A única coisa que passou pela sua cabeça era o quão decepcionada sua mãe estaria se tivesse sido chamada, o que ele implorou para não acontecer imaginando a confusão que rolaria.

— Bom, eu já dei uma olhada no seu histórico, garoto — disse o homem, pondo uma pasta em cima da mesa. — Várias denúncias de agressão, abuso verbal e psicológico, assédio… Sua lista é grande, eu até não esperava isso quando vi o seu rosto, mas não podemos julgar a pessoa pela aparência, certo?

“Porra, eu do passado, tu me fodeu bonito!” Lucas deu um sorrisinho leve e bobinho. — Be-bem, o se-senhor está cer-certo, seu de-delegado. 

— E também, houve uma nova denúncia sua de um homem de bem recentemente. Ele disse que foi espancado por vocês dois serem amigos de escola… Não sei que tipo de amigo faria isso com o outro depois de se verem.

“Leon filho duma puta!”

— Mas você tá com sorte, garoto, uma pessoa veio assim que foi informado da sua prisão. 

“Pera, se for a minha mãe, fodeu!” Lucas levantou da cadeira num pulo. — Que-quem é, seu delegado? Não é… não é ela, né? Né?!

— Ela quem, garoto? É um homem, se acalme. Ele disse que queria há um tempo te conhecer, infelizmente essa foi a única forma que encontrou…

— Senhor delegado? — perguntou o mesmo guarda que escoltou Lucas antes, invadindo a sala repentinamente. — O senhor Xingxong chegou. Ele perguntou se já pode entrar.

— Sim, traga-o aqui. Eu não estou com muita paciência para esperar os atrasos desse paspalhão.

Lucas viu a figura entrar, tomando um susto por lembrá-lo bem por cima como alguém do departamento de vendas do governo.

Ele era o mesmo homem maquiado metaleiro oriental de antes, não dava para discernir quando observava o cabelo azulado longo e os olhos esverdeados.

Era o homem da qual teve um mal-pressentimento quando cruzaram caminhos, e agora mesmo ele tinha a sensação igual.

— Olá, delegado — falou, com um sorriso bem largo no rosto. — Podemos resolver isso como sempre resolvemos, não?

O homem oriental colocou uma maleta em cima da mesa e empurrou para o outro lado da mesa. O oficial olhou o que tinha dentro e rapidamente fechou, sem dar chance para espiar o conteúdo.

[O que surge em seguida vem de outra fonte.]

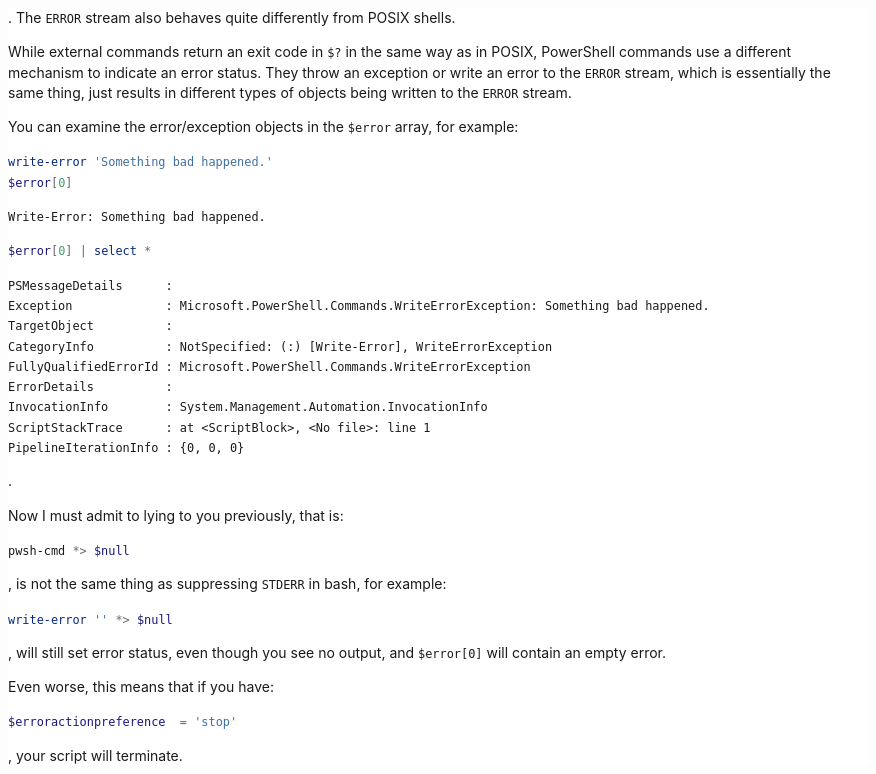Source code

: . The `ERROR` stream also behaves quite differently from POSIX
shells.

While external commands return an exit code in `$?` in the same way
as in POSIX, PowerShell commands use a different mechanism to
indicate an error status. They throw an exception or write an error
to the `ERROR` stream, which is essentially the same thing, just
results in different types of objects being written to the `ERROR`
stream.

You can examine the error/exception objects in the `$error` array,
for example:

```powershell
write-error 'Something bad happened.'
$error[0]
```
```console
Write-Error: Something bad happened.
```
```powershell
$error[0] | select *
```
```console
PSMessageDetails      :
Exception             : Microsoft.PowerShell.Commands.WriteErrorException: Something bad happened.
TargetObject          :
CategoryInfo          : NotSpecified: (:) [Write-Error], WriteErrorException
FullyQualifiedErrorId : Microsoft.PowerShell.Commands.WriteErrorException
ErrorDetails          :
InvocationInfo        : System.Management.Automation.InvocationInfo
ScriptStackTrace      : at <ScriptBlock>, <No file>: line 1
PipelineIterationInfo : {0, 0, 0}
```
.

Now I must admit to lying to you previously, that is:

```powershell
pwsh-cmd *> $null
```

, is not the same thing as suppressing `STDERR` in bash, for
example:

```powershell
write-error '' *> $null
```

, will still set error status, even though you see no output, and
`$error[0]` will contain an empty error.

Even worse, this means that if you have:

```powershell
$erroractionpreference  = 'stop'
```

, your script will terminate.


[//]: # "BEGIN INCLUDED install.ps1"
[//]: # "BEGIN INCLUDED nanosetup.ps1"
[//]: # "BEGIN INCLUDED profile.ps1"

— Está tudo certo, pode levar o garoto.

Um sorriso saiu daquele homem, tão grande que causou medo em Lucas.

“O que esse cara quer comigo? Tá muito estranho isso!”

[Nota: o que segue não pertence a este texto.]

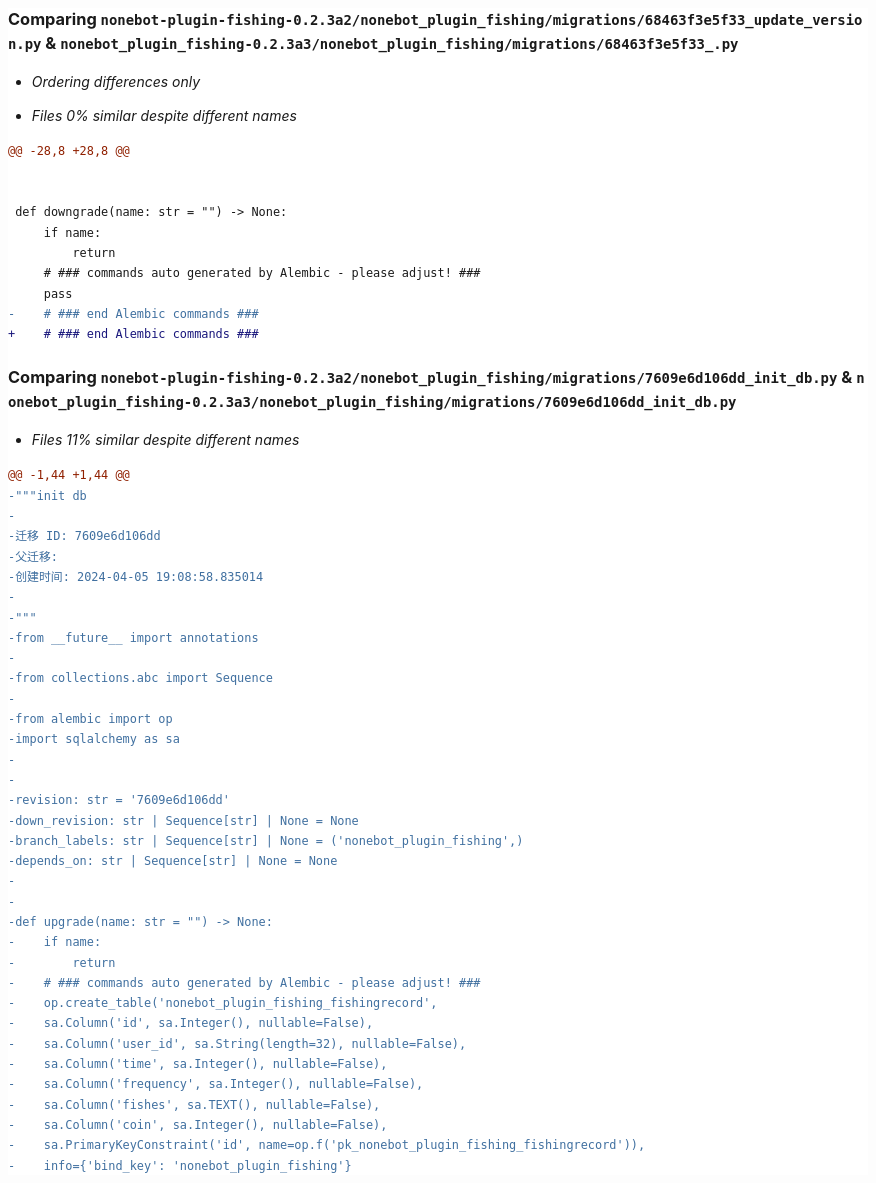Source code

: ### Comparing `nonebot-plugin-fishing-0.2.3a2/nonebot_plugin_fishing/migrations/68463f3e5f33_update_version.py` & `nonebot_plugin_fishing-0.2.3a3/nonebot_plugin_fishing/migrations/68463f3e5f33_.py`

 * *Ordering differences only*

 * *Files 0% similar despite different names*

```diff
@@ -28,8 +28,8 @@
 
 
 def downgrade(name: str = "") -> None:
     if name:
         return
     # ### commands auto generated by Alembic - please adjust! ###
     pass
-    # ### end Alembic commands ###
+    # ### end Alembic commands ###
```

### Comparing `nonebot-plugin-fishing-0.2.3a2/nonebot_plugin_fishing/migrations/7609e6d106dd_init_db.py` & `nonebot_plugin_fishing-0.2.3a3/nonebot_plugin_fishing/migrations/7609e6d106dd_init_db.py`

 * *Files 11% similar despite different names*

```diff
@@ -1,44 +1,44 @@
-"""init db
-
-迁移 ID: 7609e6d106dd
-父迁移: 
-创建时间: 2024-04-05 19:08:58.835014
-
-"""
-from __future__ import annotations
-
-from collections.abc import Sequence
-
-from alembic import op
-import sqlalchemy as sa
-
-
-revision: str = '7609e6d106dd'
-down_revision: str | Sequence[str] | None = None
-branch_labels: str | Sequence[str] | None = ('nonebot_plugin_fishing',)
-depends_on: str | Sequence[str] | None = None
-
-
-def upgrade(name: str = "") -> None:
-    if name:
-        return
-    # ### commands auto generated by Alembic - please adjust! ###
-    op.create_table('nonebot_plugin_fishing_fishingrecord',
-    sa.Column('id', sa.Integer(), nullable=False),
-    sa.Column('user_id', sa.String(length=32), nullable=False),
-    sa.Column('time', sa.Integer(), nullable=False),
-    sa.Column('frequency', sa.Integer(), nullable=False),
-    sa.Column('fishes', sa.TEXT(), nullable=False),
-    sa.Column('coin', sa.Integer(), nullable=False),
-    sa.PrimaryKeyConstraint('id', name=op.f('pk_nonebot_plugin_fishing_fishingrecord')),
-    info={'bind_key': 'nonebot_plugin_fishing'}
```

Após ser liberado, os dois foram encaminhados a entrada da delegacia, onde as algemas de Lucas foram libertas e seus bens retornados.

A primeira coisa que ele fez ao receber sua bolsa de volta foi equipar o anel, algo que já tinha apego emocional demais por ganhar tantos pontos de uma vez.

Conferiu se estava tudo certinho na bolsa, só para encontrar seus olhos com os de Xing Xong, que causava um desconforto imenso por demonstrar uma malícia descomunal.

— Você é ele mesmo… Ora, é mais baixo do que eu lembrava…

— É…

Silêncio. Lucas teve um dejá vù, certamente aquilo tinha acontecido em outro momento, mas com outra pessoa no lugar do chinês.

— Pois bem, Lucas, eu estava mesmo procurando você a muito tempo. — Ele pegou uma planta do bolso, da qual o rapaz reconhecia bem. — Lembro de você ter trazido isso ao meu departamento. Eu vou te oferecer um acordo: me traga o máximo disso quanto possível, e eu te darei tudo o que você quer.

Para o azar do mundo, a sorte de Lucas na realidade nunca acabou.